# Scott Fly Rod Warrant Ventage



## americanforkdude (Sep 13, 2007)

So need to vent...
I have a 5wt Scott fly rod with a lifetime warranty. Broke the top 2 islets off the other day at Deer Creek and checked into the repair policy. You pay the shipping to send the rod to the company (which is cool) and then they charge every return $50 for shipping which is one way and they are located in colorado. Does that not seem extreme to other people? I would probably shop around or look at other rods if I would have known this.


----------



## Kingfisher (Jul 25, 2008)

ah yes... shipping and handling. the magic money maker many use to get rich. that's a lot of handling since shipping aint near that much...


----------



## 30-06-hunter (Sep 22, 2013)

They probably have some magical padded case they ship it in.


----------



## Critter (Mar 20, 2010)

No special case, they will just ship it back to you in the same case that you sent to them. It is sad that they have a warranty on the rod but essentially charge you $50.00 to ship it back to you. It is closer to $10.00 to ship it to you and $40.00 for the repair of it.


----------



## madonafly (Dec 27, 2007)

Critter said:


> No special case, they will just ship it back to you in the same case that you sent to them. It is sad that they have a warranty on the rod but essentially charge you $50.00 to ship it back to you. It is closer to $10.00 to ship it to you and $40.00 for the repair of it.
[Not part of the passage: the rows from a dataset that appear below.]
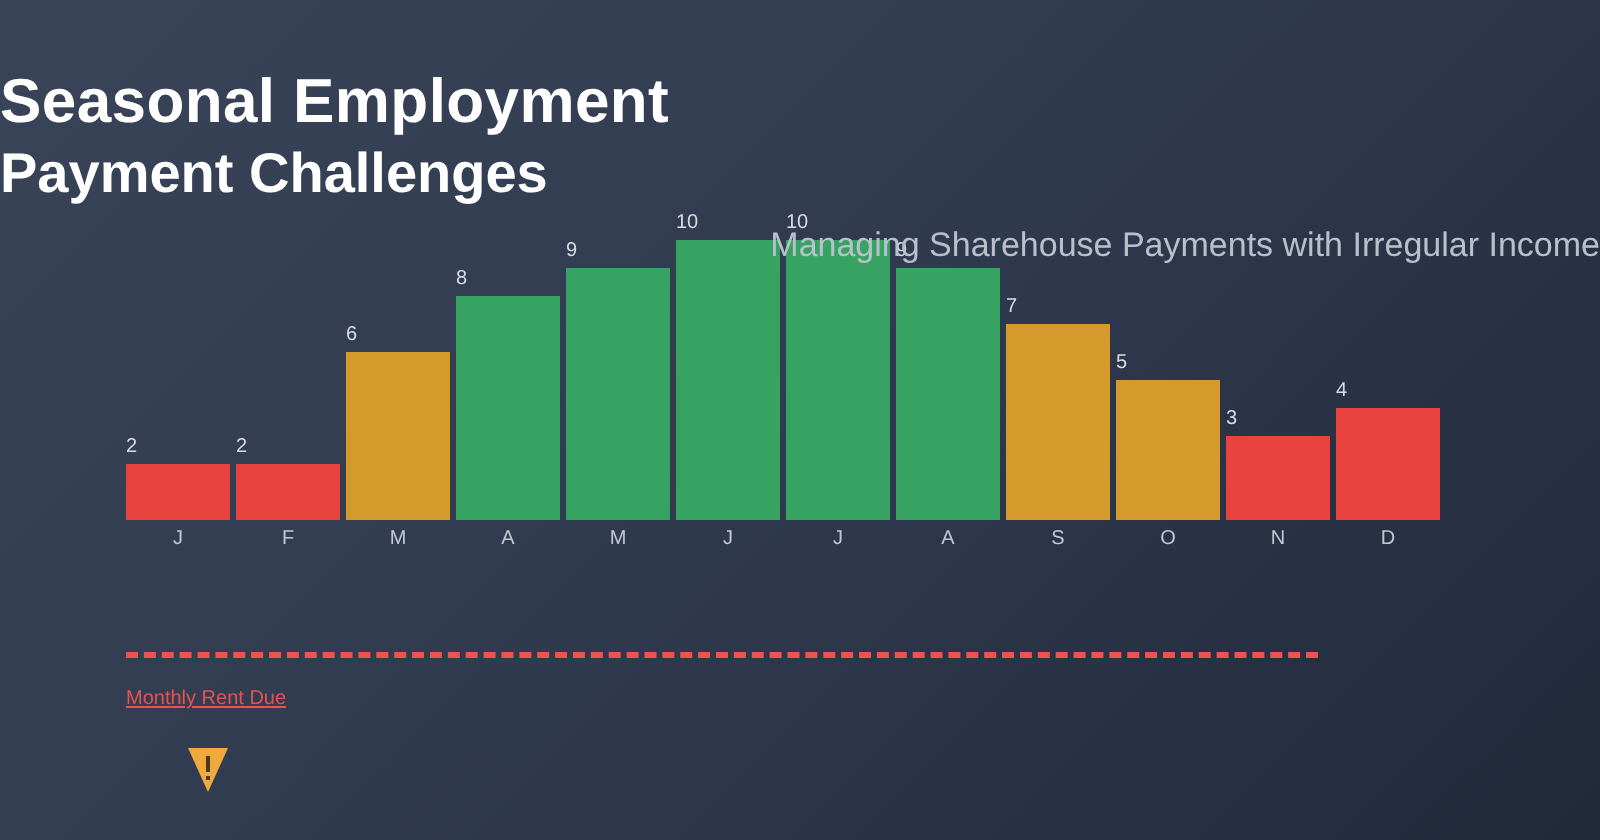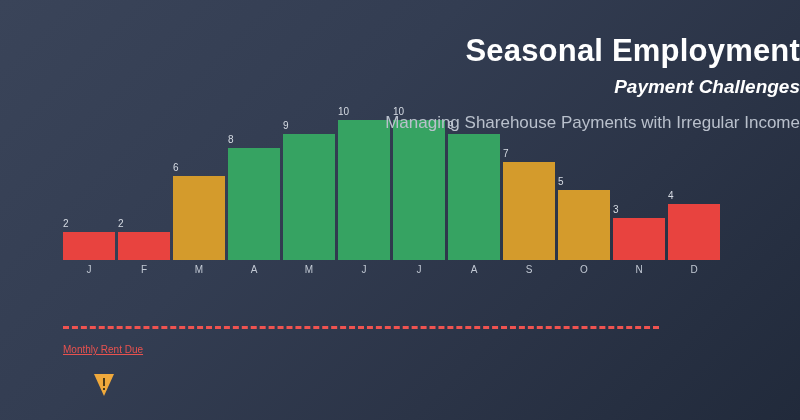--- a/index.html
+++ b/index.html
@@ -26,7 +26,7 @@
     top: 32px;
     left: 0;
     width: 800px;
-    text-align: right;
+    text-align: left;
   }
   #main-title {
     font-size: 31px;

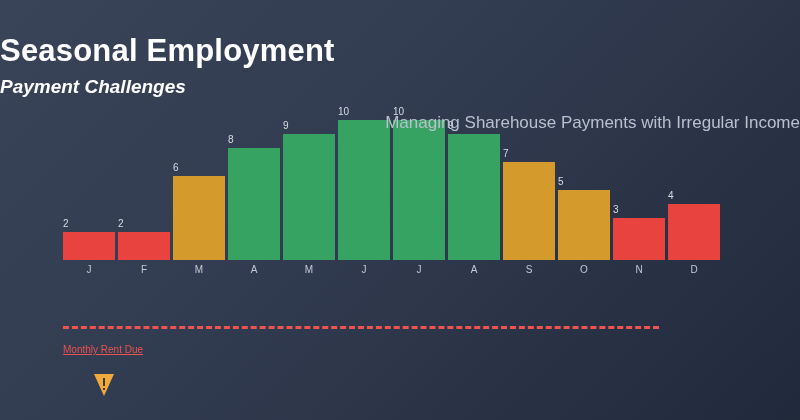--- a/index.html
+++ b/index.html
@@ -36,12 +36,11 @@
     letter-spacing: 0.2px;
   }
   #sub-title {
-    font-size: 19px;
+    font-size: 28px;
     font-weight: bold;
     color: #ffffff;
     line-height: 30px;
     margin-top: 2px;
-    font-style: italic;
   }
   #tagline {
     position: absolute;

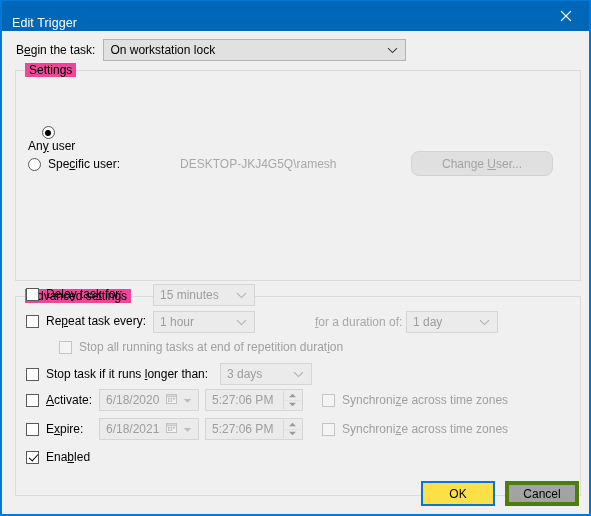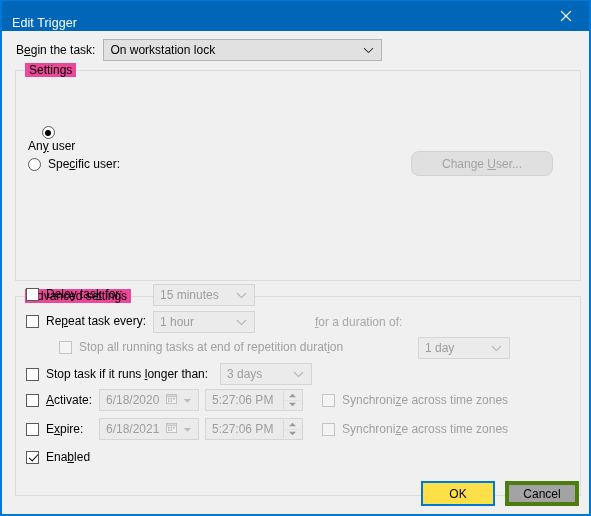--- a/index.html
+++ b/index.html
@@ -98,7 +98,7 @@
     top: 50%;
     transform: translateY(-50%);
   }
-  .combo-begin { width: 279px; }
+  .combo-begin { width: 303px; }
   
   .group {
     position: absolute;

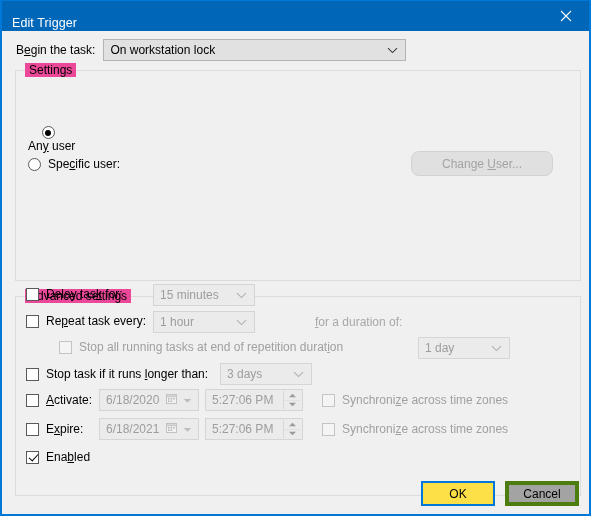--- a/index.html
+++ b/index.html
@@ -298,6 +298,7 @@
       <span class="radio-label"><span>Spe</span><span class="u">c</span><span>ific user:</span></span>
     </div>
 
+    <span class="dim-text" style="left:178px; top:126px;">DESKTOP-JKJ4G5Q\ramesh</span>
 
     <div class="pushbtn disabled" style="left:409px; top:120px; width:142px; height:25px;border-radius:8px;">
       <span><span>Change </span><span class="u">U</span><span>ser...</span></span>

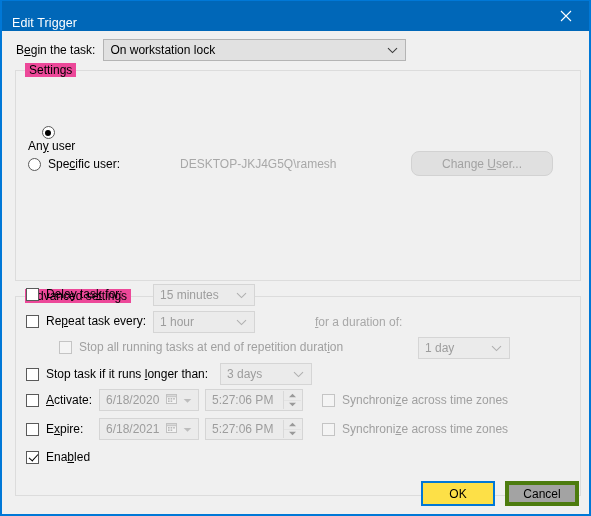--- a/index.html
+++ b/index.html
@@ -335,7 +335,7 @@
     </div>
 
     <span class="dim-text" style="left:313px; top:284px;"><span></span><span class="u">f</span><span>or a duration of:</span></span>
-    <div class="combo disabled" style="position:absolute; left:416px; top:280px; width:92px;margin-top:26px;">
+    <div class="combo disabled" style="position:absolute; left:404px; top:280px; width:92px;">
       <span>1 day</span>
       <span class="chev">
         <svg width="11" height="7" viewBox="0 0 11 7">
Not quite. I have sent Orvis rods back this year and shipping (with insurance which you are nuts if you don't) runs about $25. to $28. Then the $30. for Orvis to repair and send it back. Winston, Scott, and Sage have always been a bit higher. I admit, I don't understand it specially with their top of line running just under $800. I don't feel there is any graphite rod out there worth that much, but here it is.
But, even TFO charged $30. plus shipping one way.
Best bet is to find a dealer to save the shipping cost.


----------